Die Schweiz macht in vielerlei Hinsicht schon eine Menge richtig, kann aber in einzelnen Punkten sicher noch besser werden. Ob eine "let's try it"-Mentalität so einfach zu etablieren ist, wage ich nicht vorherzusagen. Sie existiert aber an vielen Orten – auch da, wo man sie vielleicht nicht vermuten würde. Die Regierung im Kanton Zug ist in dieser Hinsicht für mich eine grosse, positive Überraschung gewesen – was auch ein Grund war, warum wir uns für die Gründung in Zug entschieden haben.

Was würde dein Teenager-Ich heute zu dir sagen und was würdest du deinem 15-jährigen Ich mit auf den Weg geben wollen für seine Zukunft? 

Mein Teenager-Ich würde sich vermutlich wundern, was wir so alles erlebt haben und dass es uns noch gibt. Ich würde meinem Teenager-Ich auf den Weg geben wollen, noch mutiger und radikaler zu sein und noch mehr auf die innere Stimme zu hören. Denn die Dinge, die ihm einfach fallen, sind deshalb nicht für alle Menschen einfach und offensichtlich. Auch hätte ich mir gerne mit auf den Weg gegeben, dass es ein Wort gibt für das, was wir sind: Unternehmer.

Mit grosser Wahrscheinlichkeit hätte das Teenager-Ich mich aber ignoriert. Denn im Zuhören war ich damals nicht so toll, glaube ich.

Welchen Stellenwert haben Anlässe wie der Digital Economy Award für die Förderung einer starken digitalen Innovationskultur in der Schweiz? 

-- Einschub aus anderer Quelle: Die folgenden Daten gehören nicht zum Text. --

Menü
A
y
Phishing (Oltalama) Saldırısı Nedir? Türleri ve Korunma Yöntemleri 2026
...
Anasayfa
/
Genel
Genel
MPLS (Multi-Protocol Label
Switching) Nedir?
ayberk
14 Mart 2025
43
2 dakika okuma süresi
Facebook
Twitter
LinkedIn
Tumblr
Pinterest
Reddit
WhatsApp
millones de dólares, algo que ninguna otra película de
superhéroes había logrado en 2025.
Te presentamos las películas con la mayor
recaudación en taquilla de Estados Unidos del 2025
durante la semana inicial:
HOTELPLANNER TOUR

Diese Events sind gut und wichtig, weil sie Sichtbarkeit erzeugen und hoffentlich zu einem "das kann ich auch" führen. Auch ist es immer spannend zu schauen, was andere Menschen so machen. Und für uns Unternehmer ist es immer eine tolle Anerkennung für derartige Preise nominiert zu werden. Das ist eine wichtige Validierung und auch eine grosse Motivation. Daher habe ich mich dieses Jahr sehr auf die Veranstaltung im Hallenstadion gefreut – für einmal nicht, um dort Eishockey zu zelebrieren.

Der Interviewpartner: Georg Greve

Georg Greve ist ein deutscher Programmierer, Unternehmer und Autor und seit 2006 in der Schweiz zu Hause.

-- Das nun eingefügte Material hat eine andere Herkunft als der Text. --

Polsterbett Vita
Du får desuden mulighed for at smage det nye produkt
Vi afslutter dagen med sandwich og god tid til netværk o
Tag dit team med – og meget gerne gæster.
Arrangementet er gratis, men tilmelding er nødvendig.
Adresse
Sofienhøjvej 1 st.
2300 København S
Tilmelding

Er war Gründungspräsident der Free Software Foundation Europe (FSFE), Präsident und CEO der Kolab Systems, Mitglied der Deutschen Regierungsdelegation zum Weltgipfel der Informationsgesellschaft und Mitgestalter von vielen noch heute aktiven Programmen und Initiativen.

Für seine ausserordentlichen Leistungen im Bereich Offener Software und Offener Standards wurde Georg 2009 mit dem Bundesverdienstkreuz am Bande ausgezeichnet.

Seit 2017 ist Georg Verwaltungsratspräsident und Head of Product Development beim Startup Vereign in Zug.